I-4 guardrail project begins today in Hillsborough
Lane closures are not expected as 22 miles of guardrails are erected to the Polk County line.
By JEAN HELLER
Published January 9, 2006
TAMPA - Six months after promising major safety improvements to Interstate 4 in Hillsborough County, state highway officials today will start building 22 miles of guardrails to prevent median crossover accidents.
District officials of the Florida Department of Transportation accelerated the project after a rash of fatal accidents in summer. In one 10-day stretch last June, four people died in three-crossover accidents along I-4 in Hillsborough.
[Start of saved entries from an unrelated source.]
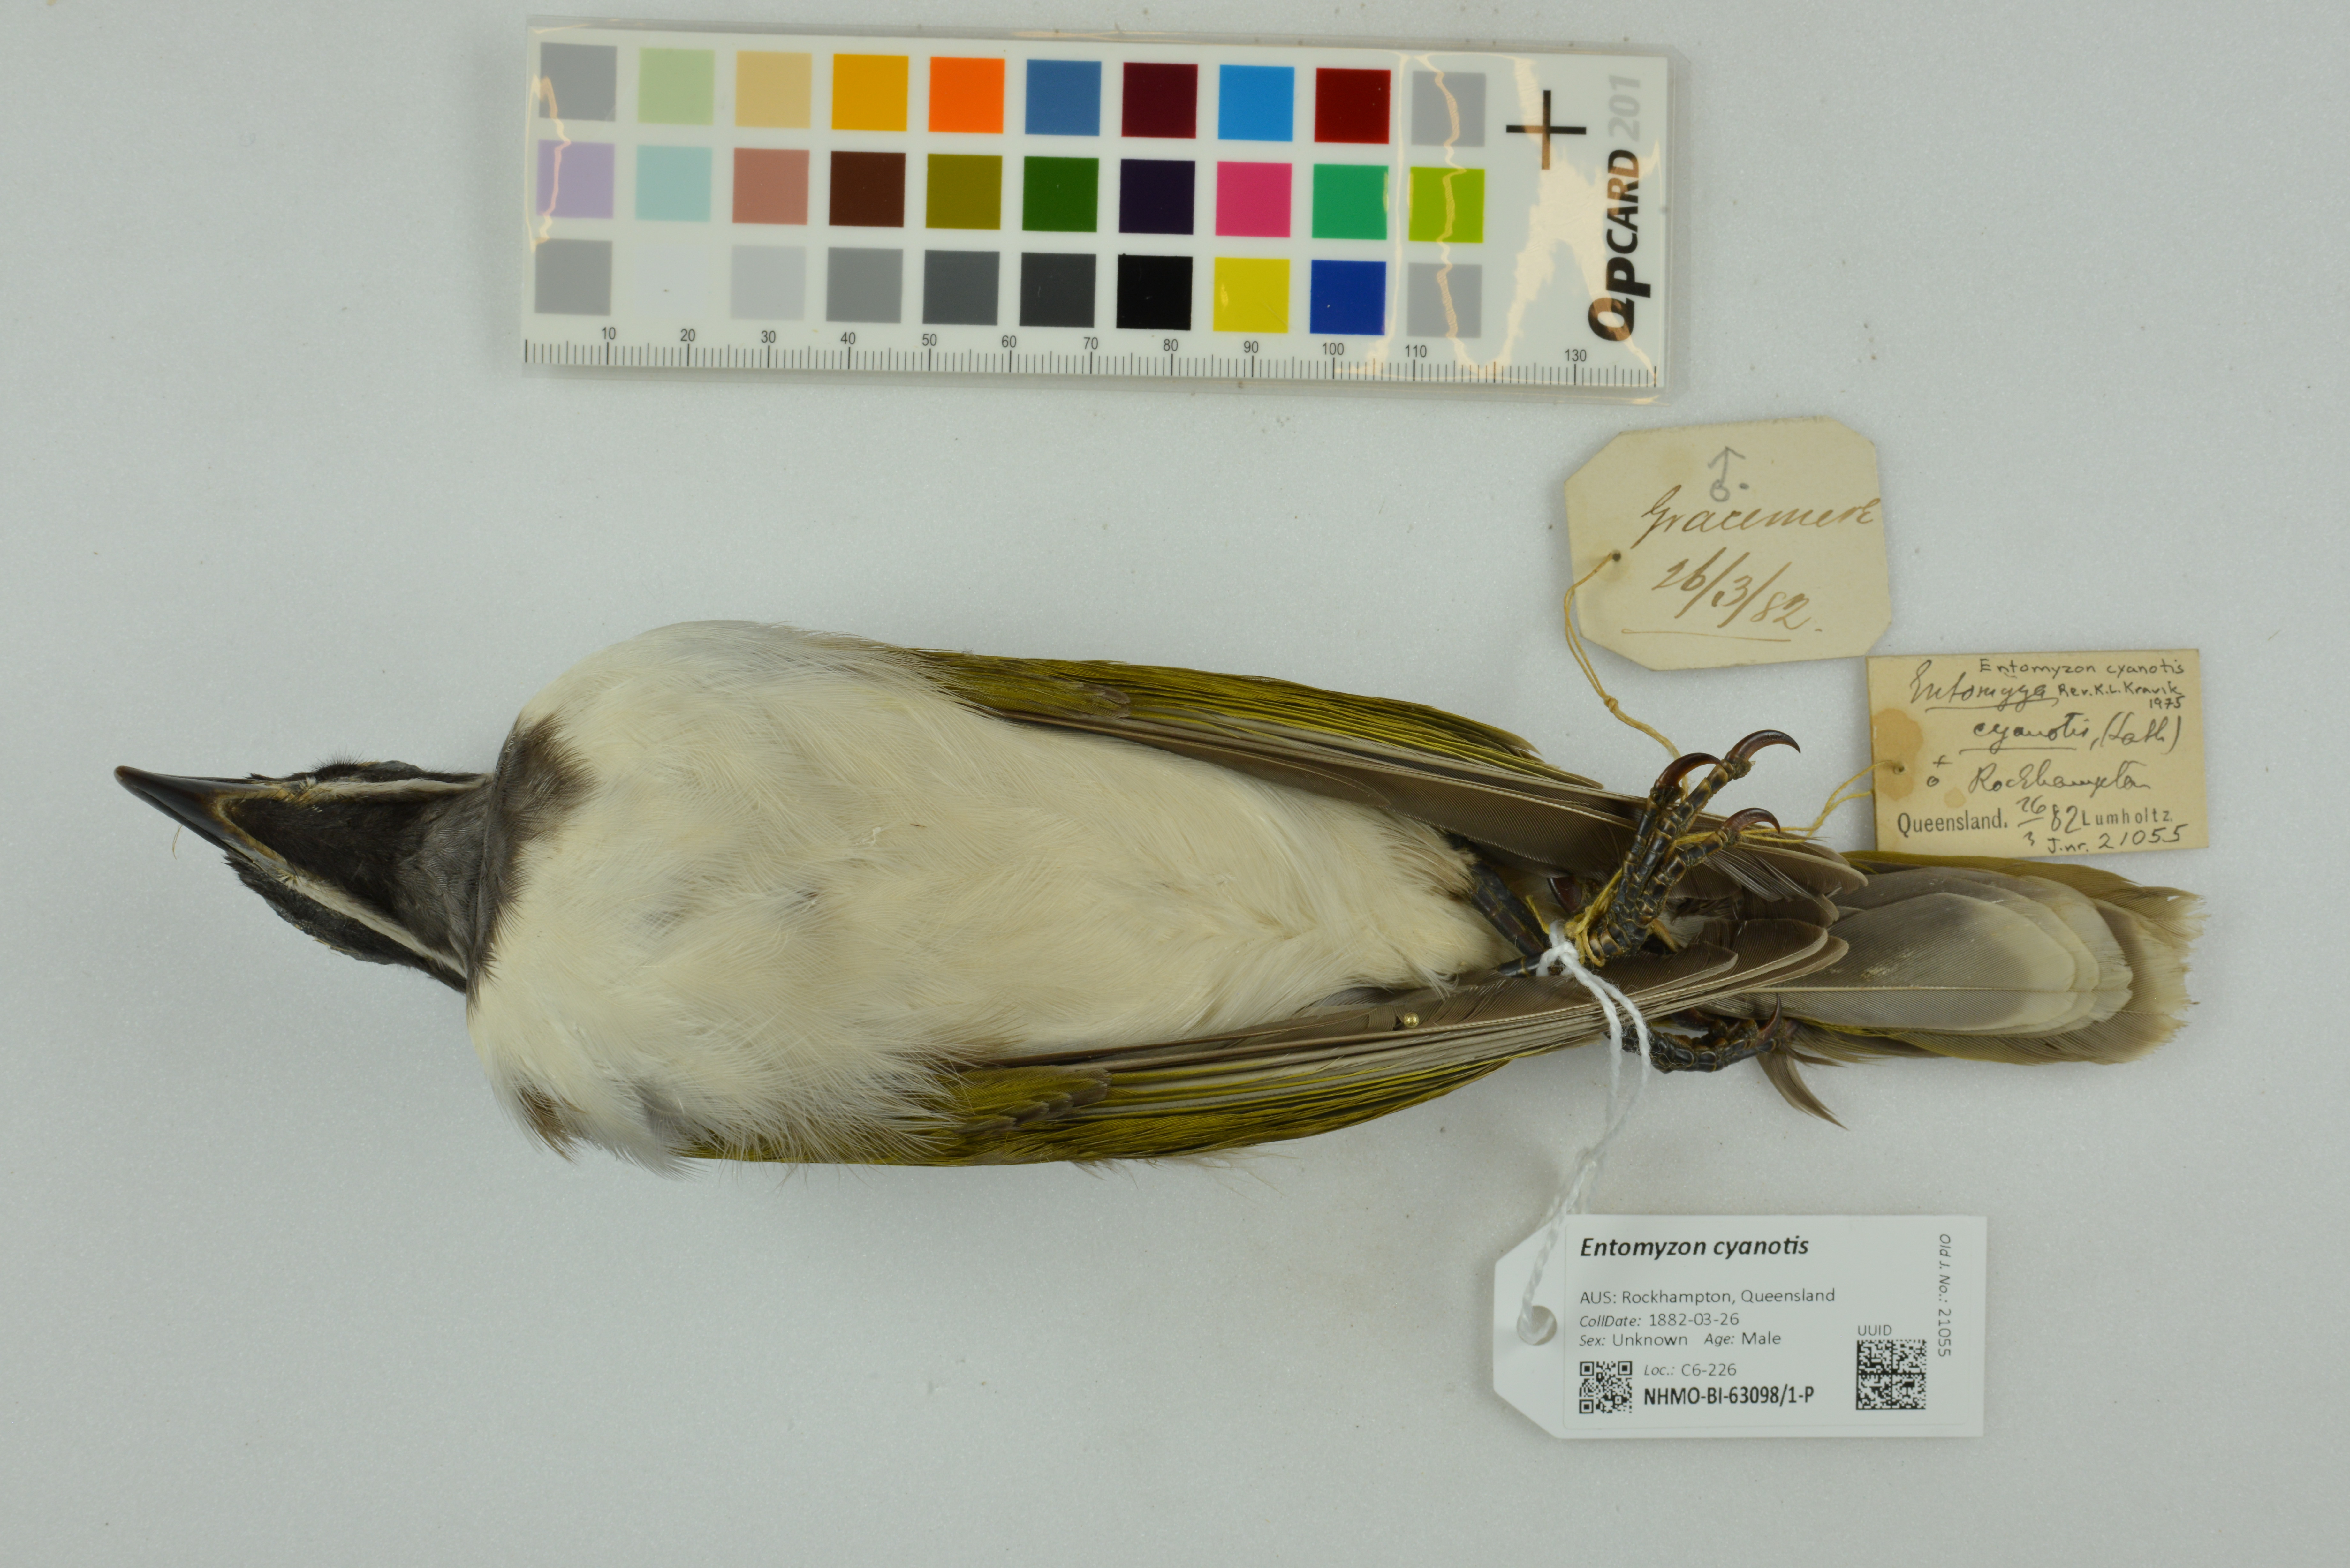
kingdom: Animalia
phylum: Chordata
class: Aves
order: Passeriformes
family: Meliphagidae
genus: Entomyzon
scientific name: Entomyzon cyanotis
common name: Blue-faced honeyeater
Originally, the guardrails were going to start at I-75 and stretch to the Polk County line. However, final plans call for the guardrails to start at 50th Street.
"A statewide study showed us that 80 percent of all crossover accidents happen within a mile of interchanges when people are weaving across lanes to get on or off the road," said Kris Carson, spokeswoman for DOT's District 7, which includes Pinellas, Hillsborough, Pasco, Hernando and Citrus counties. "Since we have so many interchanges so close together, we decided to put the guardrails in across the entire county."
The $7-million project will take about six months to complete. No lane closures will occur during construction.
The decision is the latest in an evolving state transportation policy that began several years ago when DOT officials realized that extra wide grassy medians without guardrails were not preventing head-on collisions in crossover accidents on interstates. The plan is to put median barriers on every interstate in Florida and toll roads operated by Florida's Turnpike Enterprise.
"Guardrails in themselves are a hazard," Dwayne Kile, design engineer for the DOT, said of the I-4 decision last year.
"Guardrails don't stop accidents. When they're hit, they flex and then deflect the vehicles back in the direction they came from. But if a car is thrown back into traffic going in the same direction, an accident will probably be less severe than a head-on collision in opposing traffic."
In 1977, the federal standard for median width with no guardrails was 30 feet.
But as growth, traffic and speeds increased, Florida decided to require guardrails on any median more narrow than 64 feet. That has been the DOT's standard since 1991.
"Our new medians are at least 88 feet, well above the standard," Kile said. "We thought this was plenty of room for a driver to regain control of a vehicle that left the road, but, apparently, it isn't."
The DOT began to notice the trend in crossover crashes more than two years ago and commissioned a study that determined 80 percent of them happened within a mile of interchanges.
In the five-year study period, I-4 had 206 crossover accidents, more by far than any other interstate in Florida.